Dal 1806 al 1832 la presenza araba nella città è stata maggioritaria, con una predominanza musulmana nel 1817, 3,000-4,000 ebrei contro 13,000 arabi, e nel 1832, 4,000 ebrei contro 13,000 arabi. Mentre nel periodo che va dal 1838 al 1876, vi fu una maggioranza relativa ebraica che diventò predominante nel periodo che va dal 1882 al 1905 con picchi nel 1885 di 15,000 ebrei contro 6,000 arabi, e nel 1896 di 28, 122 ebrei contro 8,556 arabi. 
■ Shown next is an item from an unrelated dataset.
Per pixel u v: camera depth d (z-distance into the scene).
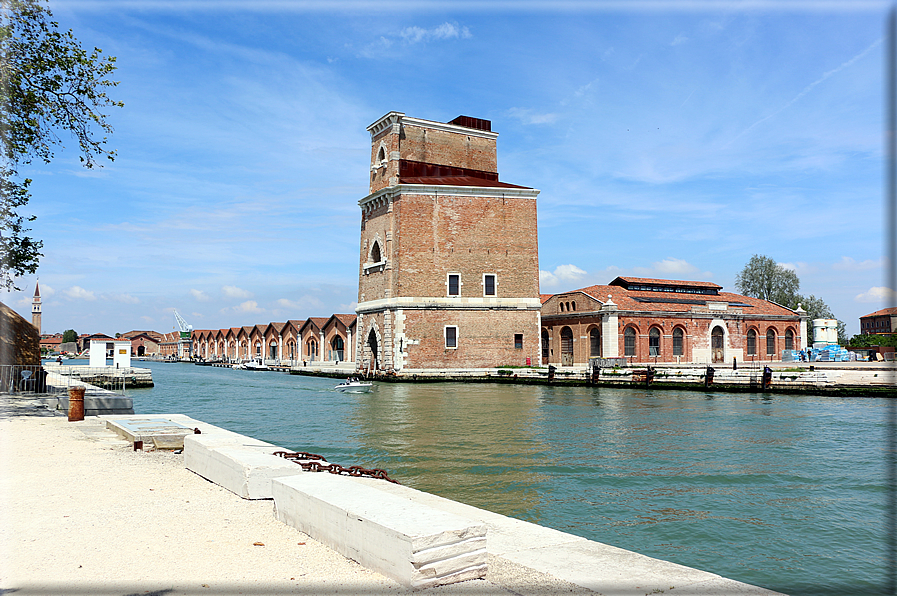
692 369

Nel 1922 la predominanza ebraica a Gerusalemme era considerevole, con 33,971 ebrei contro 13,413 musulmani, schiacciante nel 1931 con 51,200 ebrei contro 19,900 musulmani. Nel 1967, quando Israele conquistò alla Giordania, Gerusalemme Est, la presenza ebraica era considerevolmente maggiore rispetto a quella attuale, 195,700 ebrei contro 54,963 musulmani. I dati del 2016 ci riportano una presenza ebraica assai inferiore rispetto a quella di allora con 524,700 ebrei contro 307,300 musulmani. Dunque, se si tratta di usare categorie come “ebraicizzazione” e “de-arabizzazione”, bisogna dire che essa, ad oggi, rispetto a specifici periodi del passato, è percentualmente diminuita. 
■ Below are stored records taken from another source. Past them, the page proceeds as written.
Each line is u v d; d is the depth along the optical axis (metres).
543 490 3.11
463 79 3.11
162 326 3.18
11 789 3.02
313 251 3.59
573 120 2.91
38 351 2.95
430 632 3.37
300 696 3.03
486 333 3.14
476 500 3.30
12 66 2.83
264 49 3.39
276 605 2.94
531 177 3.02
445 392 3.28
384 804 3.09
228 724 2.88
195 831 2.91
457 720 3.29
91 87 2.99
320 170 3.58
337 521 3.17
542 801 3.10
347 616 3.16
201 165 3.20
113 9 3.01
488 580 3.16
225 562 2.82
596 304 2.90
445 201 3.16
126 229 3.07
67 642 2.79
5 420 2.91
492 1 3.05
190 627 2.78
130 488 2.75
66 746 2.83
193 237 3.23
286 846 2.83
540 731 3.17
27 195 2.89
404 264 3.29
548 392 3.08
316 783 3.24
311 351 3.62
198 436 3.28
Chiodelli altresì omette che la tradizione porta gli arabi a distribuirsi nelle loro città divisi per tribù; se vale tra di loro, a maggior ragione questa tradizione vale, nella maggior parte dei casi, anche nei rapporti con gli ebrei. Ciò nondimeno appare fuori luogo scrivere che i nuovi quartieri che sorgono a Gerusalemme est sono “destinati esclusivamente alla popolazione ebraica”; in Israele esistono leggi democratiche ben precise, a differenza di quanto avviene in tutti i territori arabi, e, se nei territori è gravissimo reato vendere una casa ad un ebreo, a Gerusalemme un arabo può scegliere di abitare dove preferisce. 
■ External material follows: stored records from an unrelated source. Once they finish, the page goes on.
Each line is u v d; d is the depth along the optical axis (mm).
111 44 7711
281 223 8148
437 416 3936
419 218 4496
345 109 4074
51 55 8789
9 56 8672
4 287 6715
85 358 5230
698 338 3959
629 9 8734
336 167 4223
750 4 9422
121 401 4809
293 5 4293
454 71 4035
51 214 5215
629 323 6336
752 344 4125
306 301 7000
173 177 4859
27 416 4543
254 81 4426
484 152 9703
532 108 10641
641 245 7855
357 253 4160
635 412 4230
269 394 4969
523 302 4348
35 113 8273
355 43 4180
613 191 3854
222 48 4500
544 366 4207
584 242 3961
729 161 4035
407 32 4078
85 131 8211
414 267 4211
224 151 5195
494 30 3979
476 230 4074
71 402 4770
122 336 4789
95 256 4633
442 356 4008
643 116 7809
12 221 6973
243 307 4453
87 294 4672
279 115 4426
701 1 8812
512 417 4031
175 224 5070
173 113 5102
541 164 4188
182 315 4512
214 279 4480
“Da un lato la “ebraizzazione” di Gerusalemme, dunque, dall’altro la sua “de-arabizzazione”, secondo un duplice processo già descritto da Oren Yiftachel, professore israeliano di geografia politica all’Università Ben Gurion del Negev. All’indomani della conquista militare del ’67, la priorità delle autorità israeliane divenne la materializzazione di quella conquista. Ebbe così inizio una azione a bassa intensità, fatta a colpi di interventi urbani, il cui scopo fondamentale era materializzare la conquista di Gerusalemme Est. L’imperativo, soprattutto negli anni ’70 e ’80, era costruire il più velocemente possibile, occupare con il cemento israeliano le terre che via via venivano espropriate ai palestinesi”.

Come si sia riusciti a conquistare Gerusalemme Est con percentuali decrescenti di ebrei residenti rispetto ai musulmani, anche se i primi, attualmente in maggioranza, resta un mistero, ma è di sicuro effetto suggestivo affermarlo, soprattutto con frasi costruite con mattoncini ideologici ben compatti, come l’ultima del paragrafo in oggetto, in cui l’esproprio è suggestivamente legato al “cemento israeliano”.

“La demolizione di una casa palestinese, la costruzione di un condominio per famiglie ebraiche, l’esproprio di un terreno arabo, la realizzazione di una tramvia che collega est e ovest della città, la negazione di un permesso di edificazione a una famiglia palestinese…”. Sono questi i piccoli passi che, ripetuti per 50 anni, hanno allontanato la Gerusalemme reale da quella ideale, a cui sono rimasti ancorati sia i palestinesi che la comunità internazionale. Il punto – spiega Chiodelli – è che tutti questi interventi di politica urbana hanno “cancellato la divisione fisica tra Gerusalemme Ovest, la città ebraica, e Gerusalemme Est, la città araba”. Con il risultato che la famosa “Linea Verde” che sulla carta dovrebbe dividere le due città (e che è il confine ufficialmente riconosciuto come legittimo dalla comunità internazionale) semplicemente non esiste più”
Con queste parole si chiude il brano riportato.